You are presented with the Incoming Mail Policies table again but now you have a second new Mail Policy row above the Default Policy. 

• Click the (use default) hypertext in the Content Filters cell for the new row. 
• Flip the pull-down menu to “Enable Content Filters (Customized Settings)”.
• Check the “Spoof_SPF_Failures” also ensure both "DKIM_Hardfail_Copy" and "DKIM_Hardfail_Original" are not checked. 
• Click "Submit" and "Commit changes".

The Incoming Mail Policies table should now look like this:

STEP 4: CREATING THE OUTGOING CONTENT FILTERS

• Navigate to: "Mail Policies > Outgoing Content Filters"
• Here is a table of Outgoing Content Filters you should create.
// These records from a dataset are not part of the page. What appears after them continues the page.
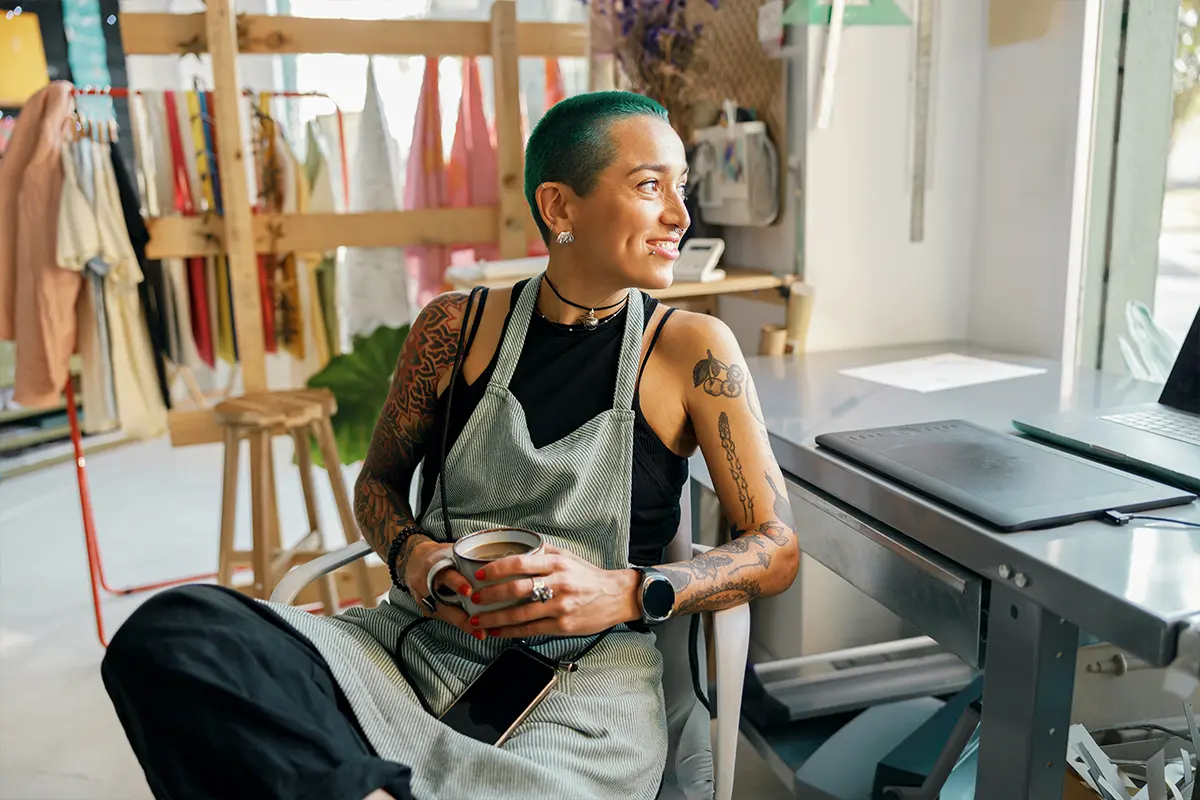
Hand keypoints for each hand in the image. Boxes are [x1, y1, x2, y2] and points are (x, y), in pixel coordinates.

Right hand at [402, 539, 484, 640]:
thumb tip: (499, 562)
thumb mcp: (451, 551)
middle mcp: (427, 584)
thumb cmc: (439, 555)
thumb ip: (470, 558)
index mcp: (434, 565)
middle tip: (480, 626)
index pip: (444, 574)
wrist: (414, 562)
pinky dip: (460, 624)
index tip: (468, 591)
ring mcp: (425, 600)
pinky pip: (445, 618)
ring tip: (481, 632)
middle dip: (462, 618)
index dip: (456, 583)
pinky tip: (476, 630)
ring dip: (464, 625)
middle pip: (443, 604)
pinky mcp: (427, 610)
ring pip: (445, 615)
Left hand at [467, 545, 640, 638]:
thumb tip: (514, 545)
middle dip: (490, 595)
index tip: (480, 574)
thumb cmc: (588, 576)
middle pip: (516, 589)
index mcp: (557, 563)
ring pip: (520, 614)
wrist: (616, 596)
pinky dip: (510, 632)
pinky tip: (497, 632)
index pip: (520, 563)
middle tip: (473, 597)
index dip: (496, 568)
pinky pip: (530, 630)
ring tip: (478, 620)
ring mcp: (560, 607)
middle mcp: (558, 584)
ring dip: (495, 618)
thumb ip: (542, 551)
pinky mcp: (562, 625)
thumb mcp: (567, 556)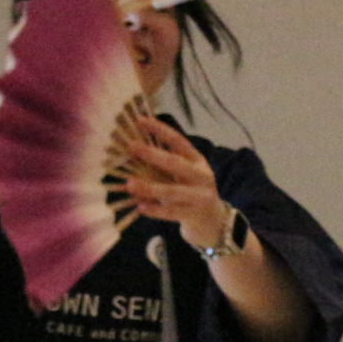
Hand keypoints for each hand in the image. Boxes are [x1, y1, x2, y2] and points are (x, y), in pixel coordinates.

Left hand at [122, 119, 230, 248]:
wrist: (213, 221)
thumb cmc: (190, 192)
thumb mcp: (183, 175)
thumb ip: (165, 164)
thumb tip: (133, 149)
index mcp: (197, 161)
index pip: (179, 141)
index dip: (160, 130)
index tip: (140, 121)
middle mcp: (201, 176)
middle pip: (176, 163)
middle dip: (153, 154)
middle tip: (131, 147)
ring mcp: (200, 196)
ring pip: (172, 191)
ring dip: (150, 187)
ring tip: (129, 184)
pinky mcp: (194, 215)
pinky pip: (172, 212)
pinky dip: (155, 210)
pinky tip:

Because the “Policies” function is selected (you will see the Policies hypertext at the top middle) the middle column shows the Outgoing Mail Policies the Content Filter has been applied to. Because we have not applied them to any Outgoing Mail Policy, the “Not in use” is displayed. 

• Navigate to: "Mail Policies > Outgoing Mail Policies"
• Click on the “Disabled” text in the Content Filters cell for the Default Policy.
• The pull-down menu button is set to “Disable Content Filters”.
• Click the button and set to "Enable Content Filters" and you will immediately be presented with all Outgoing Content Filters that have been created. 
• "Enable" all filters. 
• "Submit" and "Commit".

Summary

You have now implemented initial Best Practices for Incoming and Outgoing Content Filters. Most (not all) Content Filters used the Quarantine Action and elected to check (Enable) the “Duplicate message” option - which merely places a copy of the Original Email and did not prevent the email from being delivered. The intent of these Content Filters is to allow you to gather information about the types of emails flowing Inbound and Outbound to your company.

Having said that, after running the Content Filters report and looking over the email copies saved in the quarantines, it may be prudent to uncheck the “Duplicate message” checkbox option and thereby start placing the original email into the quarantine instead of a copy/duplicate.